PAYROLL TAX DEFERRAL – What is it, and what are the possible ramifications?

Author: Fresh Start Tax Relief Services | | Categories: Filing Tax Returns , Installment Agreement , IRS Payment Plan , Licensed Tax Agents , Offer in Compromise , Penalty Abatement , Penalty Waiver , Tax Audit , Tax Debt , Tax Filing , Tax Help , Tax Liability , Tax Relief , Tax Resolution , Tax Settlement , Women Owned Business

PAYROLL TAX DEFERRAL – EFFECTIVE SEPTEMBER 1, 2020 THRU DECEMBER 31, 2020

What is this new executive order that has come into play most recently regarding a payroll tax deferment and what does it mean for the taxpayer?

Payroll Tax Deferral is deferring the 6.2% of taxes that an employer withholds from his/her employee’s paycheck, which is then deposited into the social security fund. This will only apply to employees who are making less than $4,000 in a bi-weekly period.

This sounds great at the onset, because it puts more money in the wage earners’ pocket, but deferral does not mean exempt. It can have bad repercussions in the long run. Someone making $35,000 a year faces owing the IRS $751. Will that taxpayer be able to pay that back? If the taxpayer cannot pay the tax back when it is due, they will face penalties and interest which can accumulate very quickly.

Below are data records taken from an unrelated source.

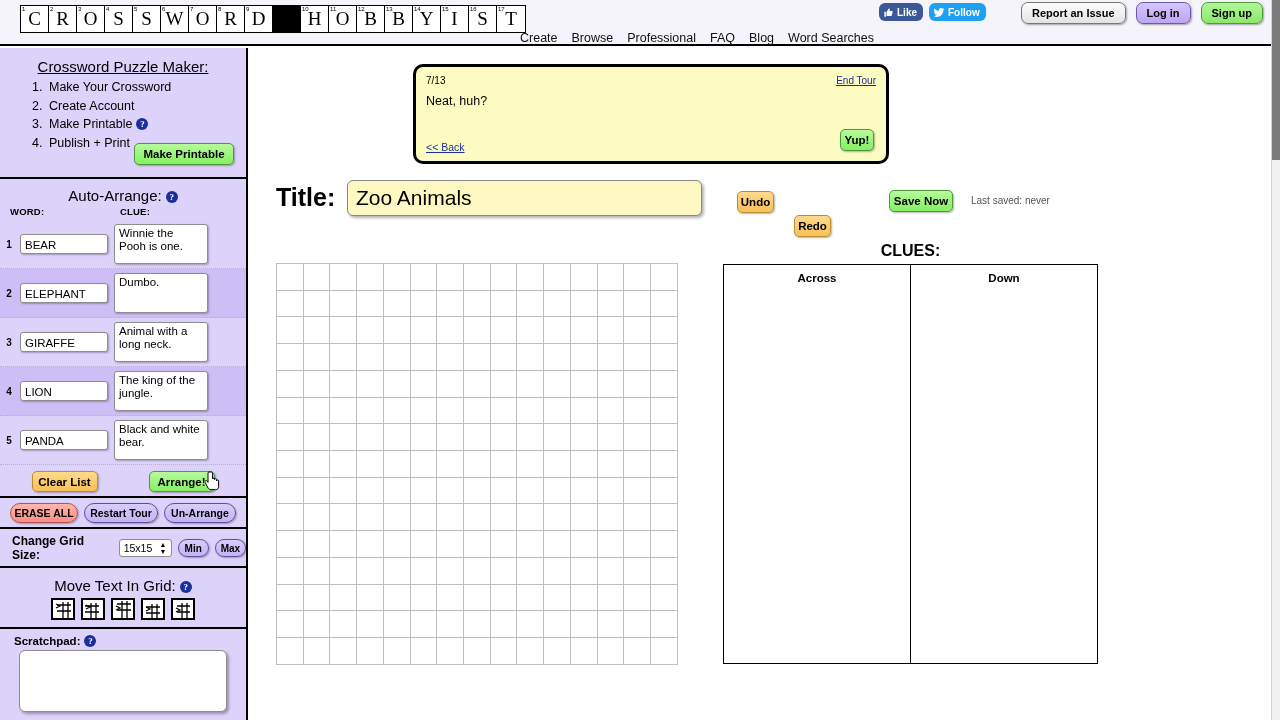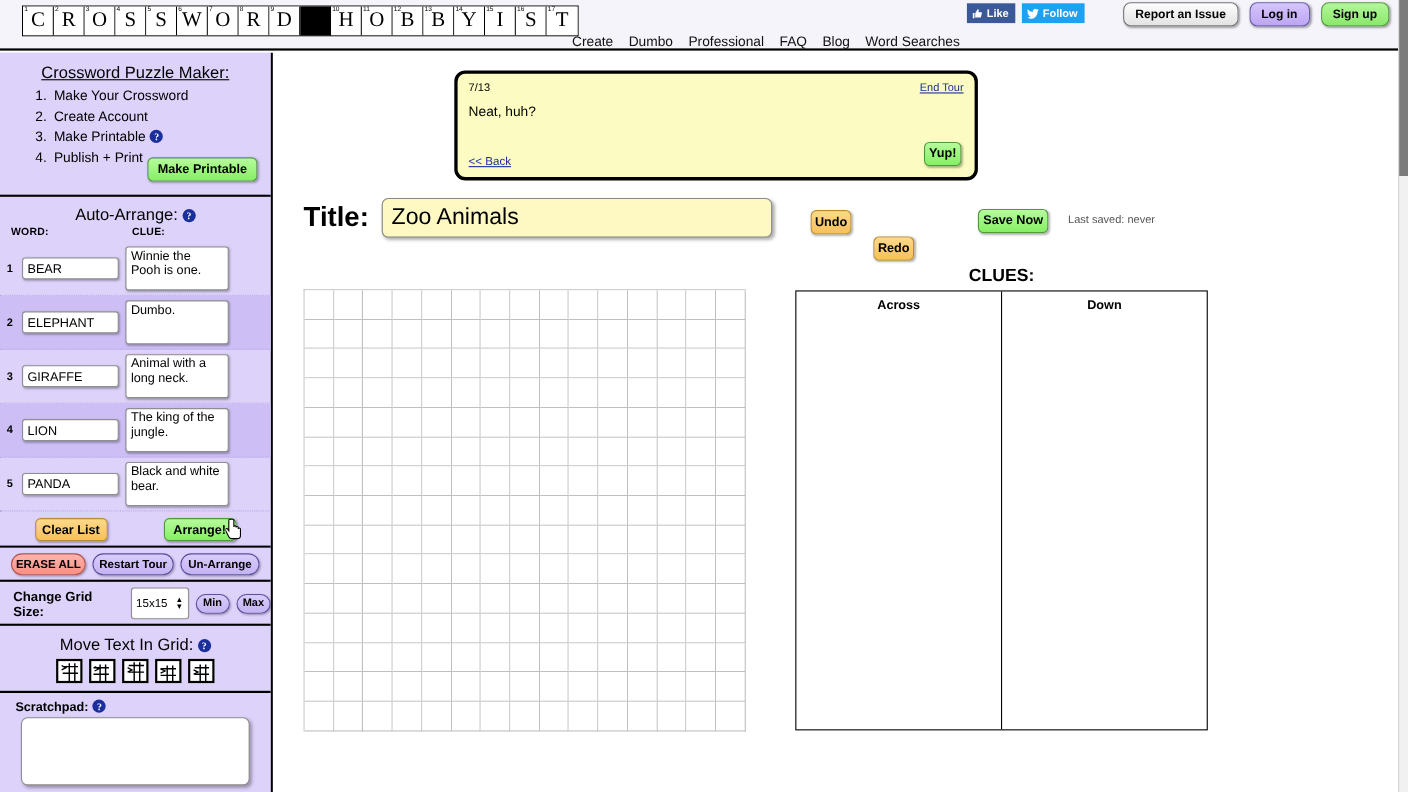--- a/index.html
+++ b/index.html
@@ -37,21 +37,21 @@
   .logo-cell.black { background: #000; }
   .logo-cell .num {
     position: absolute; left: 1px; top: 0px;
     font-family: "Liberation Sans", sans-serif;
     font-size: 6px; line-height: 7px; color: #000;
   }
 
   
   #social { position: absolute; left: 879px; top: 3px; display: flex; gap: 6px; }
   .sbtn {
-    height: 18px; border-radius: 0; display: flex; align-items: center;
+    height: 18px; border-radius: 6px; display: flex; align-items: center;
     gap: 3px; padding: 0 6px 0 4px; color: #fff; font-size: 10px; font-weight: bold;
   }
   .sbtn.fb { background: #3b5998; }
   .sbtn.tw { background: #1da1f2; }
   .sbtn svg { display: block; }
 
   #accountbtns { position: absolute; left: 1021px; top: 2px; display: flex; gap: 10px; align-items: center; }
   .abtn {
     height: 22px; padding: 0 10px; border: 1px solid #777; border-radius: 7px;
     display: flex; align-items: center; justify-content: center;
@@ -130,21 +130,21 @@
 
   #tourbtns { display: flex; justify-content: space-between; padding: 5px 10px 4px; align-items: center; }
   #tourbtns .btn { height: 20px; font-size: 10.5px; }
   #eraseAll { width: 68px; }
   #restartTour { width: 74px; }
   #unArrange { width: 72px; position: relative; }
 
   #gridsize { display: flex; align-items: center; gap: 6px; padding: 5px 0 4px 12px; }
   #gridsize .lbl { font-size: 12px; font-weight: bold; }
   .selbox {
-    width: 54px; height: 29px; background: #fff; border: 1px solid #8e8e8e; border-radius: 3px;
+    width: 54px; height: 18px; background: #fff; border: 1px solid #8e8e8e; border-radius: 3px;
     font-size: 10.5px; display: flex; align-items: center; padding: 0 4px;
     justify-content: space-between; box-shadow: inset 0 0 1px #ccc;
   }
   .selbox .arrows { font-size: 7px; line-height: 7px; }
   #gridsize .btn { width: 32px; height: 18px; font-size: 10px; }
 
   .move-title { text-align: center; font-size: 15px; margin: 3px 0 4px; }
   #moveicons { display: flex; justify-content: center; gap: 6px; }
   .mi {
     width: 24px; height: 22px; background: #fff; border: 2px solid #000;
@@ -324,21 +324,21 @@
     </div>
 
     <div id="accountbtns">
       <div class="abtn report">Report an Issue</div>
       <div class="abtn login">Log in</div>
       <div class="abtn signup">Sign up</div>
     </div>
 
     <div id="nav">
         <span>Create</span>
-        <span>Dumbo</span>
+        <span>Browse</span>
         <span>Professional</span>
         <span>FAQ</span>
         <span>Blog</span>
         <span>Word Searches</span>
       </div>
   </div>
 
   <div id="sidebar">
 
     <div class="panel" style="height:131px">

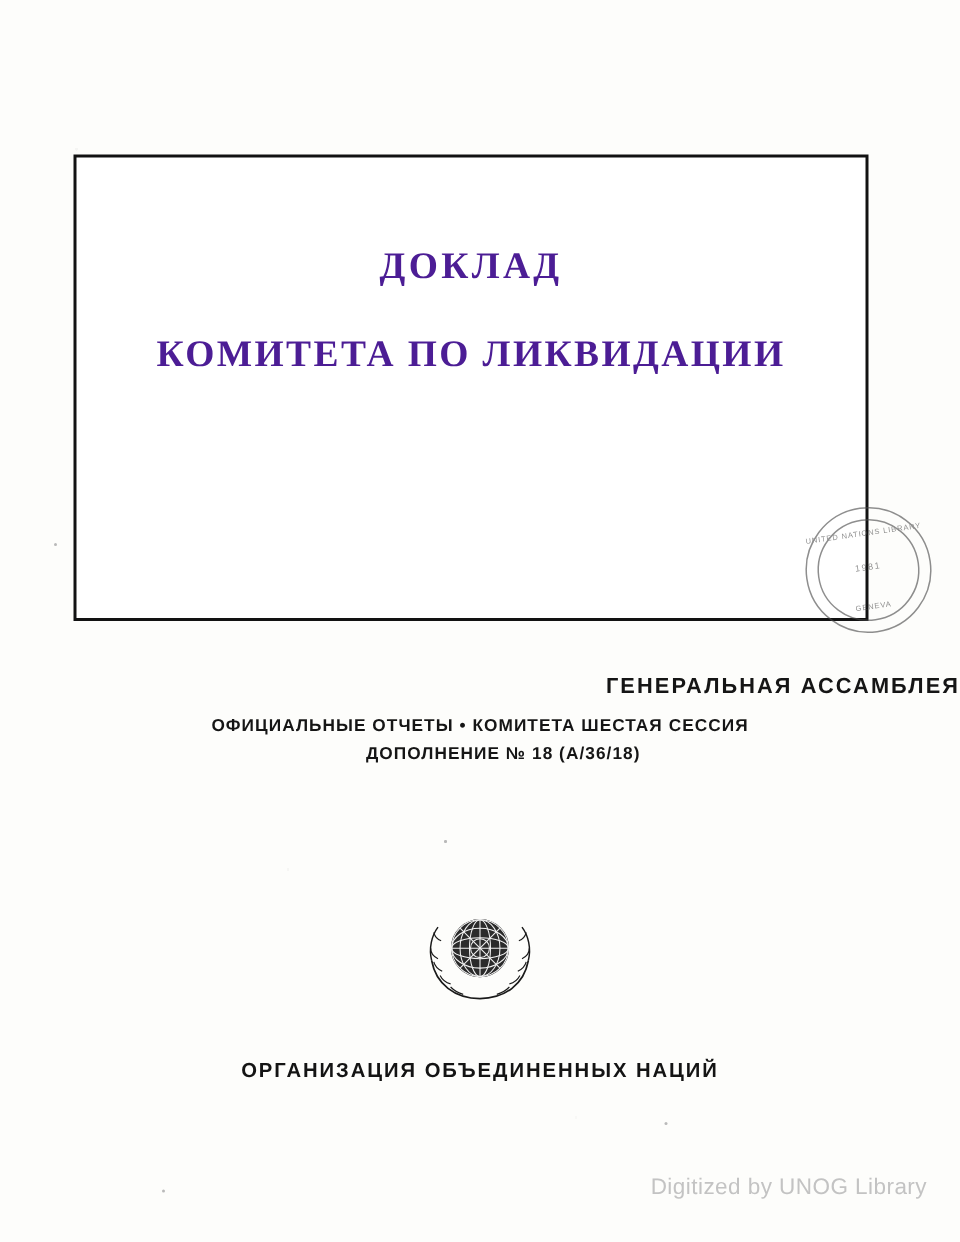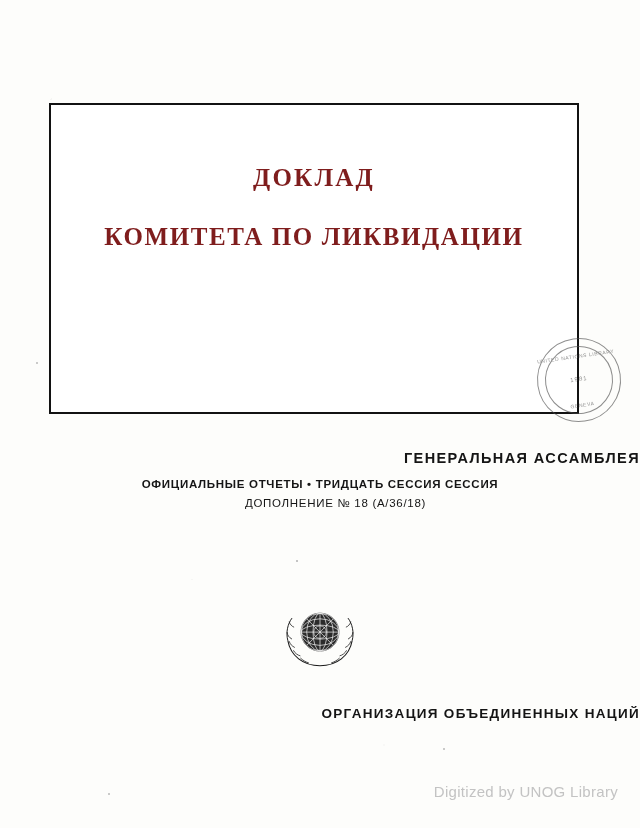--- a/index.html
+++ b/index.html
@@ -51,21 +51,21 @@
     position: absolute;
     left: 0;
     right: 0;
     top: 60px;
     text-align: center;
   }
 
   .title-line {
     font-family: "Liberation Serif", serif;
     font-weight: bold;
-    color: #7f1d1d;
+    color: #4c1d95;
     letter-spacing: 2.2px;
     line-height: 1.05;
   }
 
   .title-line.l1 {
     font-size: 25px;
     margin-bottom: 33px;
   }
   .title-line.l2 {
     font-size: 25px;
@@ -134,42 +134,42 @@
     text-align: right;
   }
   .imprint .records {
     font-size: 11.5px;
     font-weight: bold;
     letter-spacing: 0.7px;
     margin-bottom: 7px;
   }
   .imprint .supplement {
     font-size: 11.5px;
-    font-weight: normal;
+    font-weight: bold;
     letter-spacing: 0.7px;
     padding-left: 31px;
   }
 
   
   .emblem {
     position: absolute;
     left: 50%;
     top: 604px;
     transform: translateX(-50%);
     width: 84px;
     height: 66px;
   }
 
   
   .org-line {
     position: absolute;
     left: 0;
     right: 0;
     top: 706px;
-    text-align: right;
+    text-align: center;
     font-family: "Liberation Sans", sans-serif;
     font-size: 13.5px;
     font-weight: bold;
     letter-spacing: 1.3px;
     color: #141414;
   }
 
   
   .digitized {
     position: absolute;
@@ -209,21 +209,21 @@
 
   <div class="stamp">
     <div class="inner-ring"></div>
     <div class="stamp-top">UNITED NATIONS LIBRARY</div>
     <div class="stamp-mid">1981</div>
     <div class="stamp-bottom">GENEVA</div>
   </div>
 
   <div class="imprint">
     <div class="ga">ГЕНЕРАЛЬНАЯ АССАМБЛЕЯ</div>
-    <div class="records">ОФИЦИАЛЬНЫЕ ОТЧЕТЫ • ТРИДЦАТЬ СЕССИЯ СЕССИЯ</div>
+    <div class="records">ОФИЦИАЛЬНЫЕ ОТЧЕТЫ • КОМИТЕТА ШЕСТАЯ СЕССИЯ</div>
     <div class="supplement">ДОПОЛНЕНИЕ № 18 (A/36/18)</div>
   </div>
 
   <div class="emblem">
     <svg viewBox="0 0 120 94" width="84" height="66" aria-hidden="true">
       <g fill="none" stroke="#1a1a1a" stroke-width="1.6">
 
         <path d="M60 88 C 36 88, 18 74, 14 52"></path>
         <path d="M14 52 C 11 40, 14 28, 20 20" stroke-width="1.4"></path>
         <path d="M20 50 C 16 48, 13 44, 13 40" stroke-width="1.1"></path>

Let’s look at the employer’s potential risk as well. Employers are responsible for withholding taxes from their employees’ paychecks and sending it to the government in the form of payroll tax. What if an employee decides to quit before the payroll tax gets repaid? Would the employee be responsible for paying it back or would the employer? Employers are responsible to withhold and pay payroll taxes between January 1 and April 30 or else face penalties and interest. This is a quandary that employers are facing not to mention the potential administrative nightmare.